200

[169] 2.XI 15.


Liebste, ich bin so froh, daß meine Post nun doch richtig angekommen ist. Vielleicht läßt Du Dir es doch für ein nächstes Mal ein bissel zur Lehre dienen. Warum die Postsperre stattfand, wissen wir selbst nicht. Daß mein Antwerpener Kommando mich erst später trifft, hat mit den Kriegsaussichten etc. gar nichts zu tun. Diese Schießkommandos sind ja gewissermaßen Friedensübungen, die jetzt auch während des Krieges abgehalten werden und zu denen eben nach einem gewissen Schema alle tüchtigen Reserveoffiziere kommandiert werden; ein solches Kommando aus der Front ist natürlich eine Auszeichnung. Könnte ich Dir doch etwas von meinem Gleichmut, – nenne es meinetwegen in der alten (d.h. Deiner neuen) Sprache: Gottvertrauen geben; ob ich nun bei der Kolonne bin oder als Batterieoffizier verwendet werde, ist ja ganz gleich. Es kann mir gar nichts geschehen, was mir nicht notwendig geschehen muß. Es gibt keinen dummen Tod oder ein dummes Unglück oder Glück; ich las wieder viel im Evangelium, – wie kannst Du eigentlich im Evangelium lesen und doch Angst haben? Tatsächlich: mir ist das gänzlich unverständlich.
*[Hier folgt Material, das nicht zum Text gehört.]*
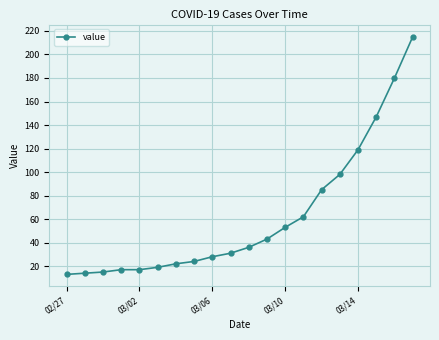

How many values are below 36?

10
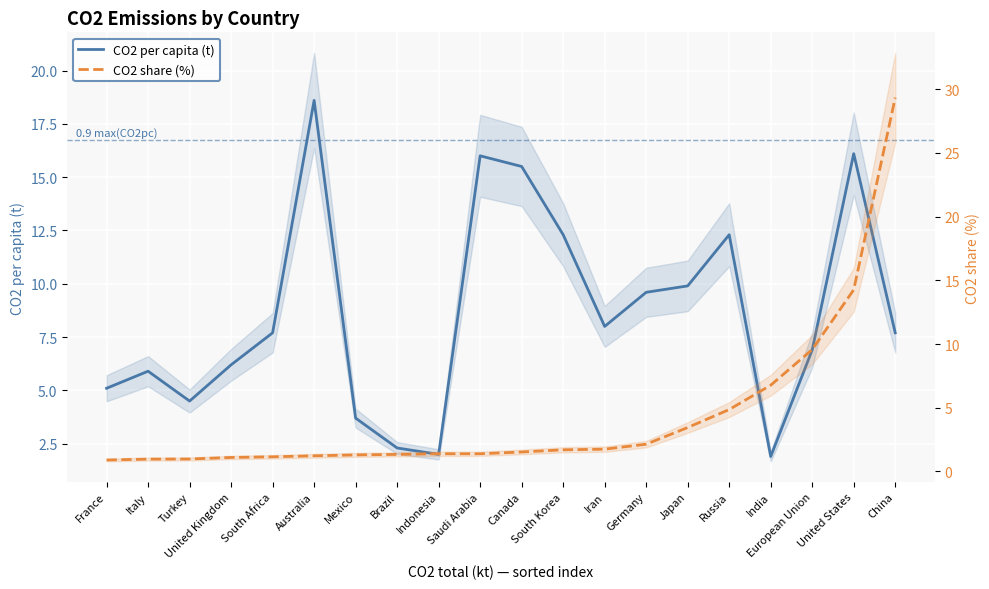

Reading left to right, transcribe all the data shown in this chart.

CO2 per capita (t): France=5.1	Italy=5.9	Turkey=4.5	United Kingdom=6.2	South Africa=7.7	Australia=18.6	Mexico=3.7	Brazil=2.3	Indonesia=2.0	Saudi Arabia=16.0	Canada=15.5	South Korea=12.3	Iran=8.0	Germany=9.6	Japan=9.9	Russia=12.3	India=1.9	European Union=6.9	United States=16.1	China=7.7
CO2 share (%): France=0.9	Italy=1.0	Turkey=1.0	United Kingdom=1.1	South Africa=1.1	Australia=1.2	Mexico=1.3	Brazil=1.3	Indonesia=1.4	Saudi Arabia=1.4	Canada=1.5	South Korea=1.7	Iran=1.8	Germany=2.1	Japan=3.5	Russia=4.9	India=6.8	European Union=9.6	United States=14.3	China=29.3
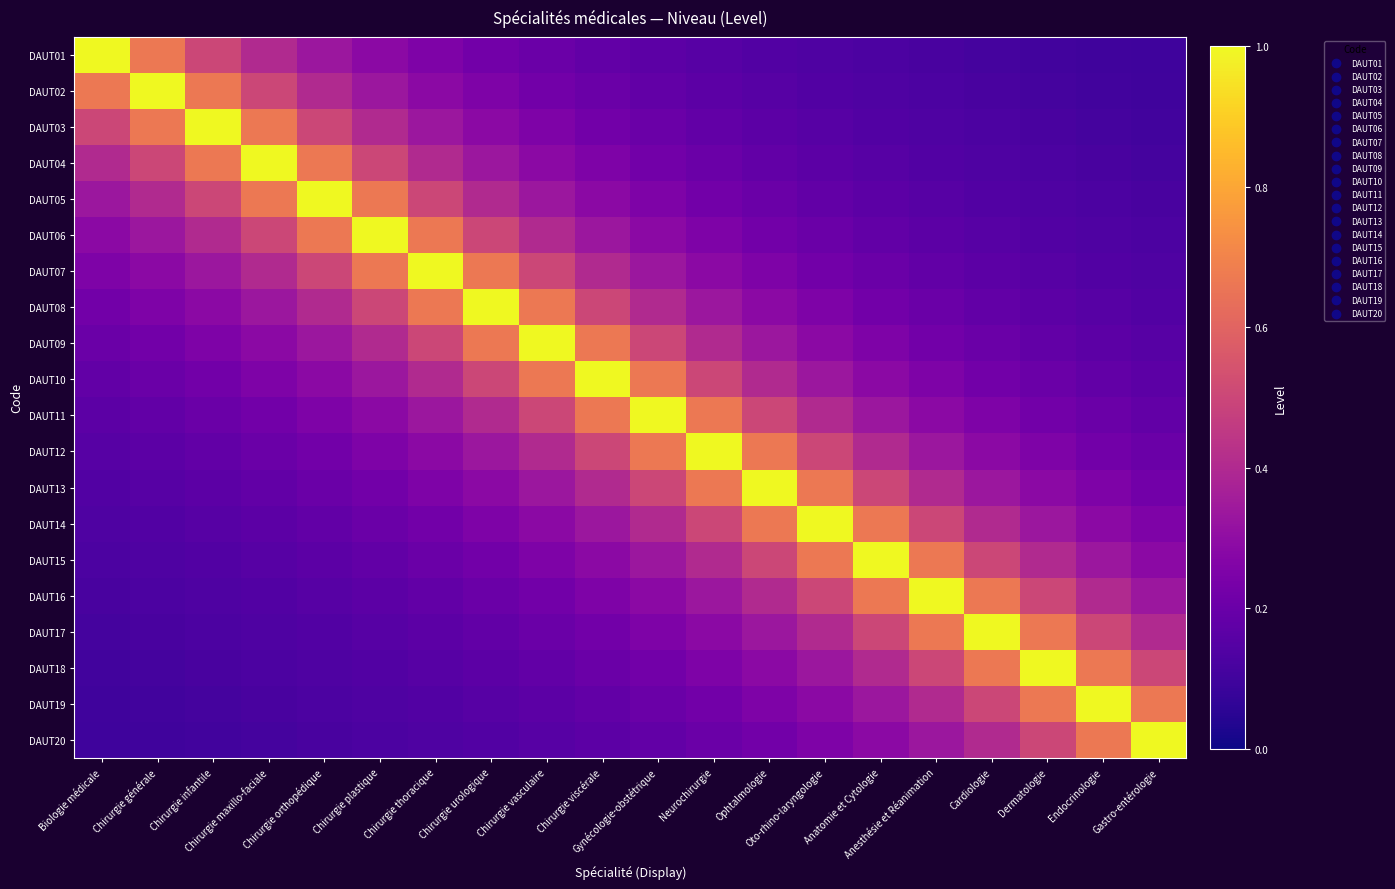

What is the maximum value shown in the chart?

1.0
Lies Deinen Nerven aus dem Evangelium vor, – da müssen sie doch ruhig werden, und Dein ganzes Wesen muß freudig werden.

Von meinen Urlaubsgedanken hast Du ja inzwischen gehört, – ich hoffe sehr, daß es gelingt. Ich habe um 14 Tage eingegeben. Es wäre zu schön! Also wenn ich telegrafiere, erschrick nicht. ...

Quelle:
Franz Marc: Briefe, Schriften, Aufzeichnungen. Leipzig: Gustav Kiepenheuer, 1989, S. 169.